"De todos os sentidos, o mais importante para a aprendizagem do amor, da vida em conjunto e da cidadania é a audição. Disse o escritor sagrado: "No princípio era o verbo". Eu acrescento: "Antes do verbo, era o silêncio". É do silêncio que nasce o ouvir. Só posso ouvir a palavra se meus ruídos interiores forem silenciados. Só posso ouvir a verdade do outro se eu parar de tagarelar. Quem fala muito não ouve. Sabem disso os poetas, esses seres de fala mínima. Eles falam, sim -para ouvir as vozes do silêncio.
Veja esse poema de Fernando Pessoa, dirigido a um poeta: "Cessa o teu canto!/ Cessa, que, enquanto/ O ouvi, ouvia/ Uma outra voz/ Com que vindo/ Nos interstícios/ Do brando encanto/ Com que o teu canto/ Vinha até nós.// Ouvi-te e ouvi-a/ No mesmo tempo/ E diferentes/ Juntas cantar./ E a melodia/ Que não havia./ Se agora a lembro,/ Faz-me chorar". A magia do poema não está nas palavras do poeta.
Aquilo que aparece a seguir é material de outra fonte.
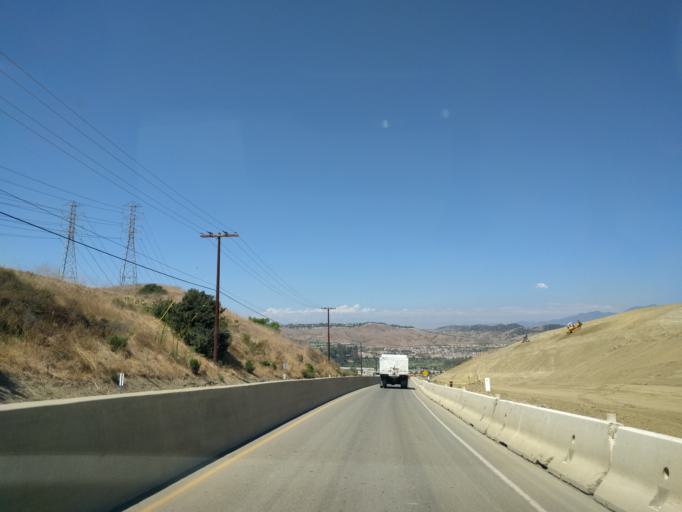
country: US
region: California
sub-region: Orange County
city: San Juan Capistrano
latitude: 33.5087
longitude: -117.6222
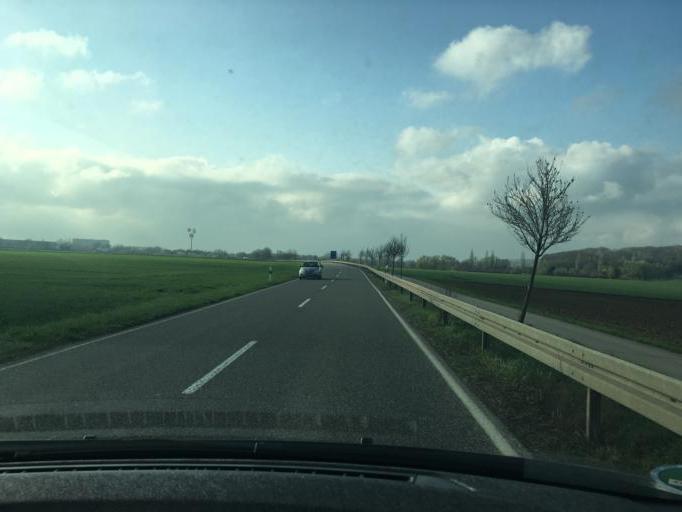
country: DE
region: North Rhine-Westphalia
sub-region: Regierungsbezirk Koln
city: Weilerswist
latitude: 50.7435
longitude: 6.8728
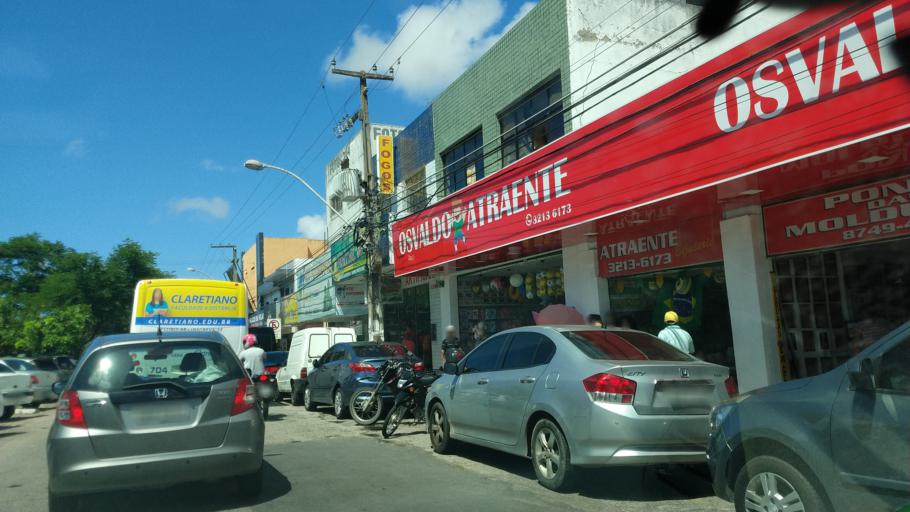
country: BR
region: Rio Grande do Norte
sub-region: Natal
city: Natal
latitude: -5.7988
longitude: -35.2168
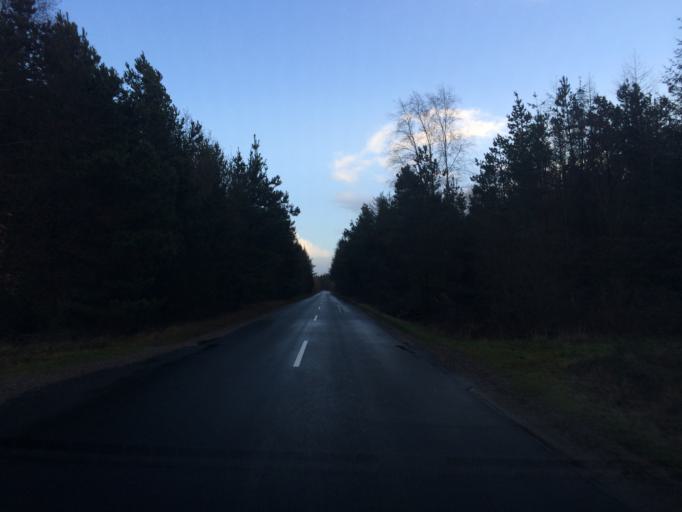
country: DK
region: Central Jutland
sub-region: Holstebro Kommune
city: Ulfborg
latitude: 56.2655
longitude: 8.3355
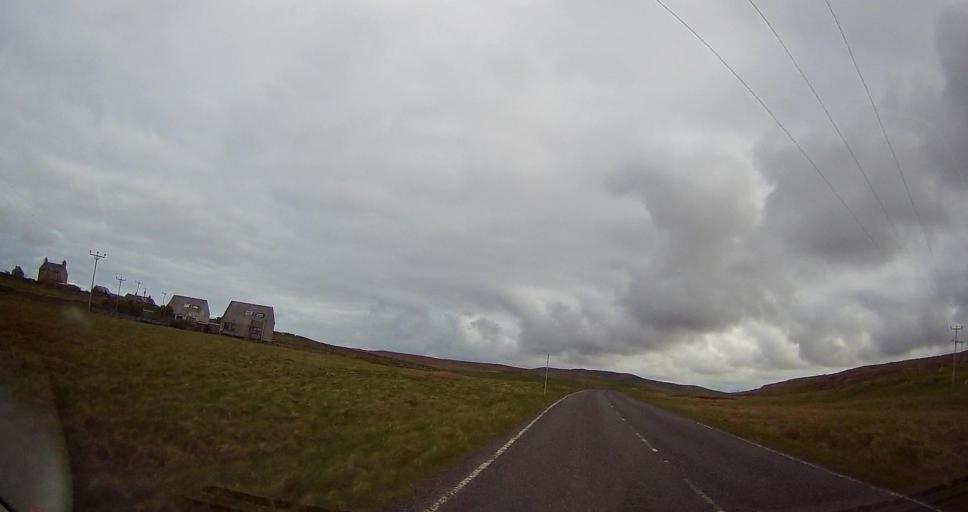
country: GB
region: Scotland
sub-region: Shetland Islands
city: Shetland
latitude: 60.6854
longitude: -0.9649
Está nos interstícios silenciosos que há entre as suas palavras. É nesse silêncio que se ouve a melodia que não havia. Aí a magia acontece: a melodia me faz chorar.
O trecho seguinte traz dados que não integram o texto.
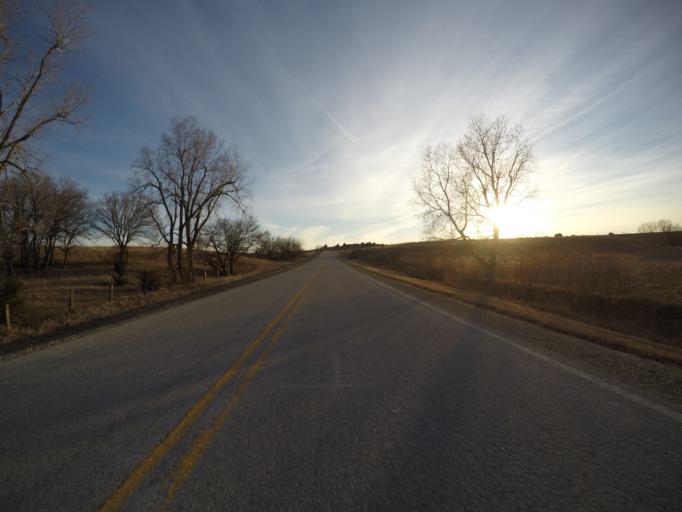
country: US
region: Kansas
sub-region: Riley County
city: Ogden
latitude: 39.3002
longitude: -96.7522
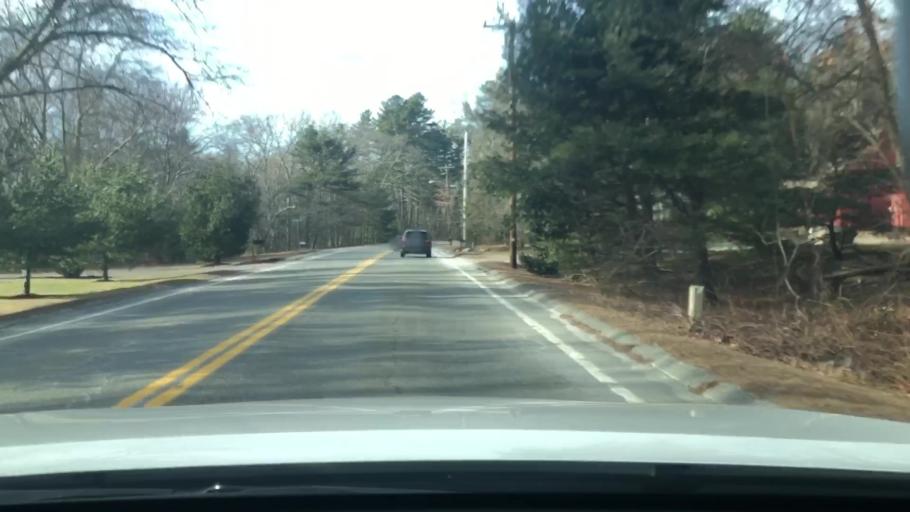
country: US
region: Massachusetts
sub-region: Worcester County
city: Northbridge
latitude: 42.1766
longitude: -71.6363
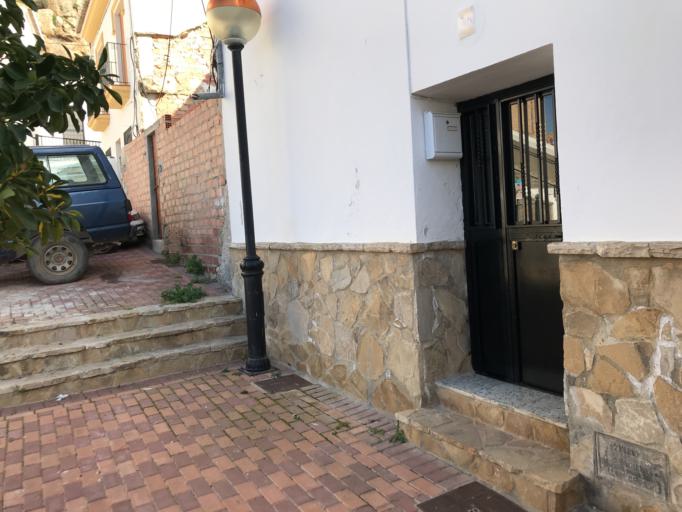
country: ES
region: Andalusia
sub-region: Provincia de Malaga
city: Ardales
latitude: 36.8762
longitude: -4.8456
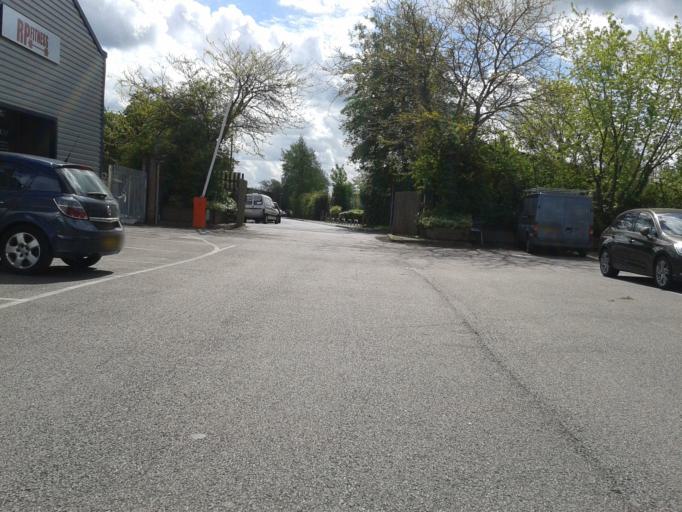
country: GB
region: England
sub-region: Cambridgeshire
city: Cambridge
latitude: 52.2288
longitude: 0.1491
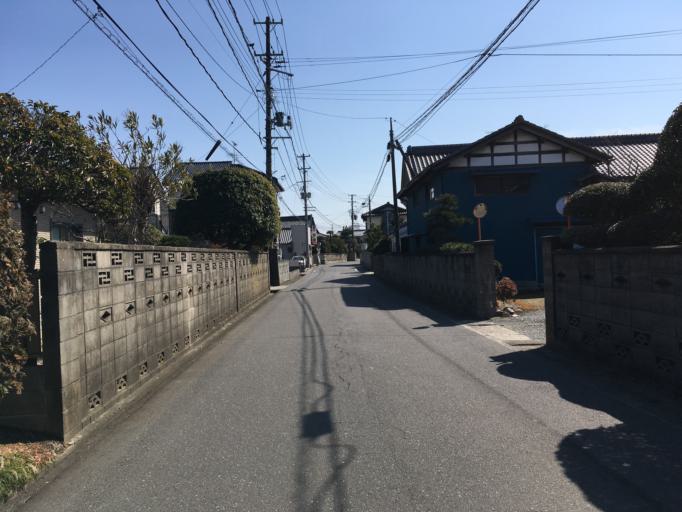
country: JP
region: Fukushima
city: Iwaki
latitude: 36.9423
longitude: 140.8616
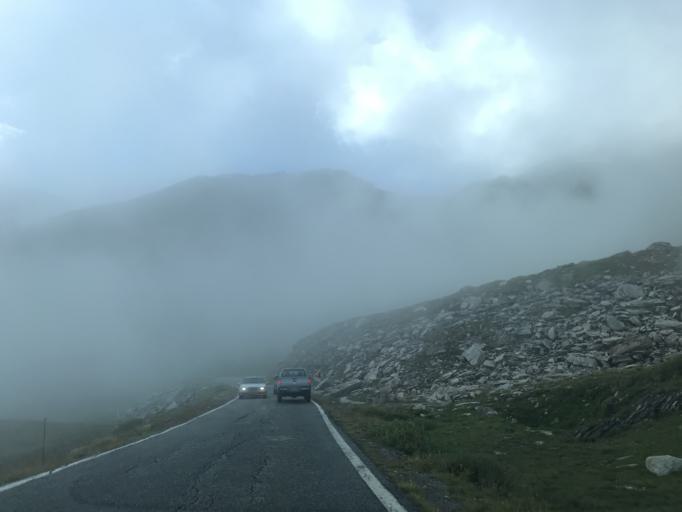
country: IT
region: Piedmont
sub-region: Provincia di Cuneo
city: Pontechianale
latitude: 44.6798
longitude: 6.9849
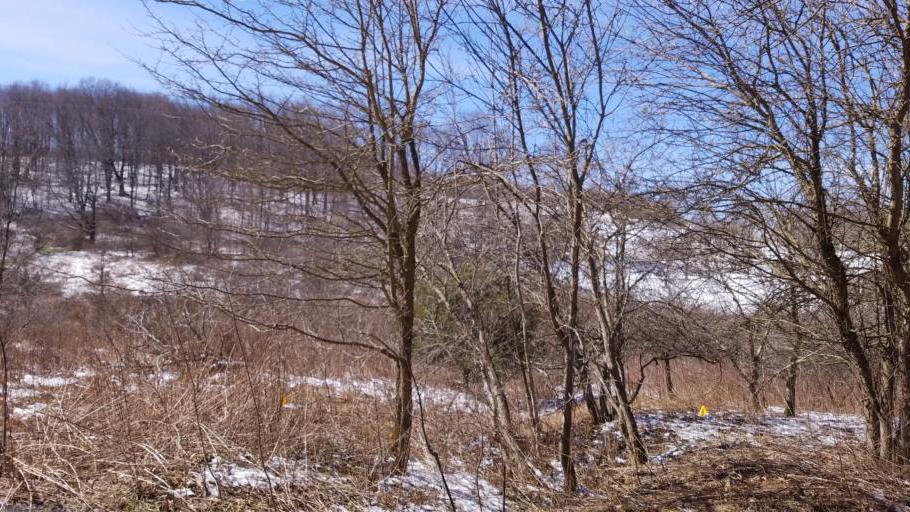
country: US
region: Pennsylvania
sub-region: Tioga County
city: Westfield
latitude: 41.9318
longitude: -77.7320
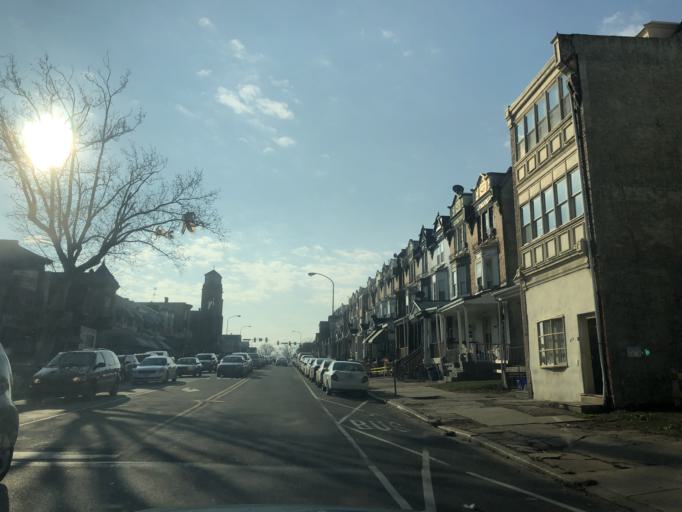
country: US
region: Pennsylvania
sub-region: Delaware County
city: Millbourne
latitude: 39.9681
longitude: -75.2252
Não nos sentimos em casa no silêncio. Quando a conversa pára por não haver o que dizer, tratamos logo de falar qualquer coisa, para pôr um fim ao silêncio. Vez por outra tenho vontade de escrever um ensaio sobre a psicologia dos elevadores. Ali estamos, nós dois, fechados naquele cubículo. Um diante do outro. Olhamos nos olhos um do outro? Ou olhamos para o chão? Nada temos a falar. Esse silêncio é como se fosse uma ofensa. Aí falamos sobre o tempo. Mas nós dois bem sabemos que se trata de uma farsa para encher o tempo até que o elevador pare.
Os orientais entendem melhor do que nós. Se não me engano, o nome do filme em que vi esta cena é "Aconteceu em Tóquio". Duas velhinhas se visitavam. Por horas ficavam juntas, sem dizer uma única palavra. Nada diziam porque no seu silêncio morava um mundo. Faziam silêncio não por não ter nada a dizer, mas porque o que tinham a dizer não cabia em palavras. A filosofia ocidental é obcecada pela questão do ser. A filosofia oriental, pela questão do vazio, do nada. É no vazio da jarra que se colocam flores.
O aprendizado do ouvir não se encontra em nossos currículos. A prática educativa tradicional se inicia com a palavra do professor. A menininha, Andréa, voltava do seu primeiro dia na creche. "Como é a professora?", sua mãe lhe perguntou. Ao que ela respondeu: "Ela grita...". Não bastava que a professora falasse. Ela gritava. Não me lembro de que minha primeira professora, dona Clotilde, tivesse jamais gritado. Mas me lembro dos gritos esganiçados que vinham da sala ao lado. Um único grito enche o espaço de medo. Na escola, a violência começa com estupros verbais.
Milan Kundera conta a estória de Tamina, uma garçonete: "Todo mundo gosta de Tamina. Porque ela sabe ouvir o que lhe contam. Mas será que ela ouve mesmo? Não sei... O que conta é que ela não interrompe a fala. Vocês sabem o que acontece quando duas pessoas falam. Uma fala e outra lhe corta a palavra -"É exatamente como eu, eu...'- e começa a falar de si, até que a primeira consiga, por sua vez, cortar -"É exatamente como eu, eu...". Essa frase parece ser uma maneira de continuar a reflexão do outro, mas é um engodo. É uma revolta brutal contra uma violência brutal: um esforço para libertar o nosso ouvido da escravidão e ocupar, à força, o ouvido do adversário. Pois toda a vida do homem entre os seus semelhantes nada mais é do que um combate para se apossar do ouvido do outro."